Problem to solve
Please rewrite the records below, replacing "top-left" with "upper-left" everywhere and leaving everything else unchanged.

Input data
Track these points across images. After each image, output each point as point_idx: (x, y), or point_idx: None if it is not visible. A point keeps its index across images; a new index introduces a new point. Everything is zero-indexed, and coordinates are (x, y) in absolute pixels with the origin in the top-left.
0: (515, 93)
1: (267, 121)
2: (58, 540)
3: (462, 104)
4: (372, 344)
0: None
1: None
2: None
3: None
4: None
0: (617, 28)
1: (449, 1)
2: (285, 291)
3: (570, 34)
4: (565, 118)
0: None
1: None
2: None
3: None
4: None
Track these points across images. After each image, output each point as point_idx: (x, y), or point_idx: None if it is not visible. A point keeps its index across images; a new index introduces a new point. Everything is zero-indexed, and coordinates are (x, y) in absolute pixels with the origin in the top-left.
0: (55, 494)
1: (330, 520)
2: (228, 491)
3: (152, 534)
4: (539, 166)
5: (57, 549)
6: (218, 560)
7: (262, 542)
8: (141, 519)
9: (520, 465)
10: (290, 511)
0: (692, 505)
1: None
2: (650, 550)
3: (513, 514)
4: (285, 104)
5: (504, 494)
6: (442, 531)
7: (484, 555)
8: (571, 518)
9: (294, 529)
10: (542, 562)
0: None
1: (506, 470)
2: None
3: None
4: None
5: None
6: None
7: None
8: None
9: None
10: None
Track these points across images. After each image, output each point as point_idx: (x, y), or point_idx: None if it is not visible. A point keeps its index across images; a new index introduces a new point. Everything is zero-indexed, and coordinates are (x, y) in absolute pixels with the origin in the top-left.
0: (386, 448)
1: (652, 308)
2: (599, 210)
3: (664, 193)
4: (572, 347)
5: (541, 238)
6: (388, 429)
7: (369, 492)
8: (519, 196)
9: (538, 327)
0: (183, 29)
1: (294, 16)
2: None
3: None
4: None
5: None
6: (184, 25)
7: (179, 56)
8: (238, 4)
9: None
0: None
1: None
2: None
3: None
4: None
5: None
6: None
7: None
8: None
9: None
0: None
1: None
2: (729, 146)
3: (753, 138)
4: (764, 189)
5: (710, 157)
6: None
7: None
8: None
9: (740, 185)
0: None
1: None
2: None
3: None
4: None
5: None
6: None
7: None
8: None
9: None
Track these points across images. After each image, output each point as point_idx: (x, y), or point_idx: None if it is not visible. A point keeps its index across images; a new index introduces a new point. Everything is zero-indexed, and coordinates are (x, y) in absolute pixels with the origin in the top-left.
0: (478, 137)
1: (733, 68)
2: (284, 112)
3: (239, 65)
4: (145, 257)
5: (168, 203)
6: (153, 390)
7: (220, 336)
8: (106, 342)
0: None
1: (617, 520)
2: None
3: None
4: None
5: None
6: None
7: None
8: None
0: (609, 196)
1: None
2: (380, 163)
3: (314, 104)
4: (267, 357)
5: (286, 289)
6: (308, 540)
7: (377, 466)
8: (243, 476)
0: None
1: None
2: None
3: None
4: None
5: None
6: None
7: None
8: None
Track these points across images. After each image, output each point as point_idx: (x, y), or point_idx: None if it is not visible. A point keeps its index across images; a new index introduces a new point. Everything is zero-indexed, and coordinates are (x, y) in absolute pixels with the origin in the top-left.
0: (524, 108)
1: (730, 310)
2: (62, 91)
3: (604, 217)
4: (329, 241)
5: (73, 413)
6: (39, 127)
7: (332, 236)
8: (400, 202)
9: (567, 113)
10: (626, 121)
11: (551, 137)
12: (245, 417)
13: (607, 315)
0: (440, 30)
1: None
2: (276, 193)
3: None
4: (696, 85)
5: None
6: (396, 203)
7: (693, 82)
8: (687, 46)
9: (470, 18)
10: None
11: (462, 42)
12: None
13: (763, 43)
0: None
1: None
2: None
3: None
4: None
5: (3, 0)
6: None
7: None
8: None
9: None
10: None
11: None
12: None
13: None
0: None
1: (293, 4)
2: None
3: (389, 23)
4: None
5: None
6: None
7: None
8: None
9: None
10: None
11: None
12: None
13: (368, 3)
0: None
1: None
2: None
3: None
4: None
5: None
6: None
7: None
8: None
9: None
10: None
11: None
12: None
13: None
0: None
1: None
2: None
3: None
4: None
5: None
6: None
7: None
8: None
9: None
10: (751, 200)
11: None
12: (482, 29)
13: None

Answer to this exercise
Track these points across images. After each image, output each point as point_idx: (x, y), or point_idx: None if it is not visible. A point keeps its index across images; a new index introduces a new point. Everything is zero-indexed, and coordinates are (x, y) in absolute pixels with the origin in the upper-left.
0: (515, 93)
1: (267, 121)
2: (58, 540)
3: (462, 104)
4: (372, 344)
0: None
1: None
2: None
3: None
4: None
0: (617, 28)
1: (449, 1)
2: (285, 291)
3: (570, 34)
4: (565, 118)
0: None
1: None
2: None
3: None
4: None
Track these points across images. After each image, output each point as point_idx: (x, y), or point_idx: None if it is not visible. A point keeps its index across images; a new index introduces a new point. Everything is zero-indexed, and coordinates are (x, y) in absolute pixels with the origin in the upper-left.
0: (55, 494)
1: (330, 520)
2: (228, 491)
3: (152, 534)
4: (539, 166)
5: (57, 549)
6: (218, 560)
7: (262, 542)
8: (141, 519)
9: (520, 465)
10: (290, 511)
0: (692, 505)
1: None
2: (650, 550)
3: (513, 514)
4: (285, 104)
5: (504, 494)
6: (442, 531)
7: (484, 555)
8: (571, 518)
9: (294, 529)
10: (542, 562)
0: None
1: (506, 470)
2: None
3: None
4: None
5: None
6: None
7: None
8: None
9: None
10: None
Track these points across images. After each image, output each point as point_idx: (x, y), or point_idx: None if it is not visible. A point keeps its index across images; a new index introduces a new point. Everything is zero-indexed, and coordinates are (x, y) in absolute pixels with the origin in the upper-left.
0: (386, 448)
1: (652, 308)
2: (599, 210)
3: (664, 193)
4: (572, 347)
5: (541, 238)
6: (388, 429)
7: (369, 492)
8: (519, 196)
9: (538, 327)
0: (183, 29)
1: (294, 16)
2: None
3: None
4: None
5: None
6: (184, 25)
7: (179, 56)
8: (238, 4)
9: None
0: None
1: None
2: None
3: None
4: None
5: None
6: None
7: None
8: None
9: None
0: None
1: None
2: (729, 146)
3: (753, 138)
4: (764, 189)
5: (710, 157)
6: None
7: None
8: None
9: (740, 185)
0: None
1: None
2: None
3: None
4: None
5: None
6: None
7: None
8: None
9: None
Track these points across images. After each image, output each point as point_idx: (x, y), or point_idx: None if it is not visible. A point keeps its index across images; a new index introduces a new point. Everything is zero-indexed, and coordinates are (x, y) in absolute pixels with the origin in the upper-left.
0: (478, 137)
1: (733, 68)
2: (284, 112)
3: (239, 65)
4: (145, 257)
5: (168, 203)
6: (153, 390)
7: (220, 336)
8: (106, 342)
0: None
1: (617, 520)
2: None
3: None
4: None
5: None
6: None
7: None
8: None
0: (609, 196)
1: None
2: (380, 163)
3: (314, 104)
4: (267, 357)
5: (286, 289)
6: (308, 540)
7: (377, 466)
8: (243, 476)
0: None
1: None
2: None
3: None
4: None
5: None
6: None
7: None
8: None
Track these points across images. After each image, output each point as point_idx: (x, y), or point_idx: None if it is not visible. A point keeps its index across images; a new index introduces a new point. Everything is zero-indexed, and coordinates are (x, y) in absolute pixels with the origin in the upper-left.
0: (524, 108)
1: (730, 310)
2: (62, 91)
3: (604, 217)
4: (329, 241)
5: (73, 413)
6: (39, 127)
7: (332, 236)
8: (400, 202)
9: (567, 113)
10: (626, 121)
11: (551, 137)
12: (245, 417)
13: (607, 315)
0: (440, 30)
1: None
2: (276, 193)
3: None
4: (696, 85)
5: None
6: (396, 203)
7: (693, 82)
8: (687, 46)
9: (470, 18)
10: None
11: (462, 42)
12: None
13: (763, 43)
0: None
1: None
2: None
3: None
4: None
5: (3, 0)
6: None
7: None
8: None
9: None
10: None
11: None
12: None
13: None
0: None
1: (293, 4)
2: None
3: (389, 23)
4: None
5: None
6: None
7: None
8: None
9: None
10: None
11: None
12: None
13: (368, 3)
0: None
1: None
2: None
3: None
4: None
5: None
6: None
7: None
8: None
9: None
10: None
11: None
12: None
13: None
0: None
1: None
2: None
3: None
4: None
5: None
6: None
7: None
8: None
9: None
10: (751, 200)
11: None
12: (482, 29)
13: None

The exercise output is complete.